Write out every line of the entries below word for word, in the same order.

————

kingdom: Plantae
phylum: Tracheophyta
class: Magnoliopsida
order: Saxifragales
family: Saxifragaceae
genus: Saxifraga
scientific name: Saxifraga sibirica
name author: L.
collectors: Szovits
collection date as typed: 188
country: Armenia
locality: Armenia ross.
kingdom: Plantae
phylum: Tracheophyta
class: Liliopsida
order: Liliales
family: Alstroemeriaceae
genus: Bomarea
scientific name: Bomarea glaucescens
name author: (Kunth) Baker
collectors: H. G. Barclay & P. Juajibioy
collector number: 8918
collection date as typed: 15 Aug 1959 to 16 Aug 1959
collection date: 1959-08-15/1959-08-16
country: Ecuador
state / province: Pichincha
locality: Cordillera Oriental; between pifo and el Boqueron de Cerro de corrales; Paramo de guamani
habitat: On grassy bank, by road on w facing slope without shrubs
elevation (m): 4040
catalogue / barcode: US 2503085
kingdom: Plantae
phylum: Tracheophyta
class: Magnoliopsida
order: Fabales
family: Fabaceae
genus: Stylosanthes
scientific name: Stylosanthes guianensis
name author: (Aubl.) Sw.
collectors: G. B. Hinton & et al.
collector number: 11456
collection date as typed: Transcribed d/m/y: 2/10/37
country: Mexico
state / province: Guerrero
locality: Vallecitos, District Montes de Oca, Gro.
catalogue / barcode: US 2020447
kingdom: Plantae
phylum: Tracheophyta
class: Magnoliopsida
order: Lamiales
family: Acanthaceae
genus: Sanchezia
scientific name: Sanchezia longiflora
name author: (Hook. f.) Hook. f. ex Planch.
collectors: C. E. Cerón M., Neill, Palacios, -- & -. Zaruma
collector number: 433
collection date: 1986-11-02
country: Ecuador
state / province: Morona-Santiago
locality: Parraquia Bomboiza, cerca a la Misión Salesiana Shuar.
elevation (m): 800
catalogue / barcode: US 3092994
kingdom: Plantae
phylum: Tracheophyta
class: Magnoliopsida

————

**RESPONSE TO THE TASK:**
kingdom: Plantae
phylum: Tracheophyta
class: Magnoliopsida
order: Saxifragales
family: Saxifragaceae
genus: Saxifraga
scientific name: Saxifraga sibirica
name author: L.
collectors: Szovits
collection date as typed: 188
country: Armenia
locality: Armenia ross.
kingdom: Plantae
phylum: Tracheophyta
class: Liliopsida
order: Liliales
family: Alstroemeriaceae
genus: Bomarea
scientific name: Bomarea glaucescens
name author: (Kunth) Baker
collectors: H. G. Barclay & P. Juajibioy
collector number: 8918
collection date as typed: 15 Aug 1959 to 16 Aug 1959
collection date: 1959-08-15/1959-08-16
country: Ecuador
state / province: Pichincha
locality: Cordillera Oriental; between pifo and el Boqueron de Cerro de corrales; Paramo de guamani
habitat: On grassy bank, by road on w facing slope without shrubs
elevation (m): 4040
catalogue / barcode: US 2503085
kingdom: Plantae
phylum: Tracheophyta
class: Magnoliopsida
order: Fabales
family: Fabaceae
genus: Stylosanthes
scientific name: Stylosanthes guianensis
name author: (Aubl.) Sw.
collectors: G. B. Hinton & et al.
collector number: 11456
collection date as typed: Transcribed d/m/y: 2/10/37
country: Mexico
state / province: Guerrero
locality: Vallecitos, District Montes de Oca, Gro.
catalogue / barcode: US 2020447
kingdom: Plantae
phylum: Tracheophyta
class: Magnoliopsida
order: Lamiales
family: Acanthaceae
genus: Sanchezia
scientific name: Sanchezia longiflora
name author: (Hook. f.) Hook. f. ex Planch.
collectors: C. E. Cerón M., Neill, Palacios, -- & -. Zaruma
collector number: 433
collection date: 1986-11-02
country: Ecuador
state / province: Morona-Santiago
locality: Parraquia Bomboiza, cerca a la Misión Salesiana Shuar.
elevation (m): 800
catalogue / barcode: US 3092994
kingdom: Plantae
phylum: Tracheophyta
class: Magnoliopsida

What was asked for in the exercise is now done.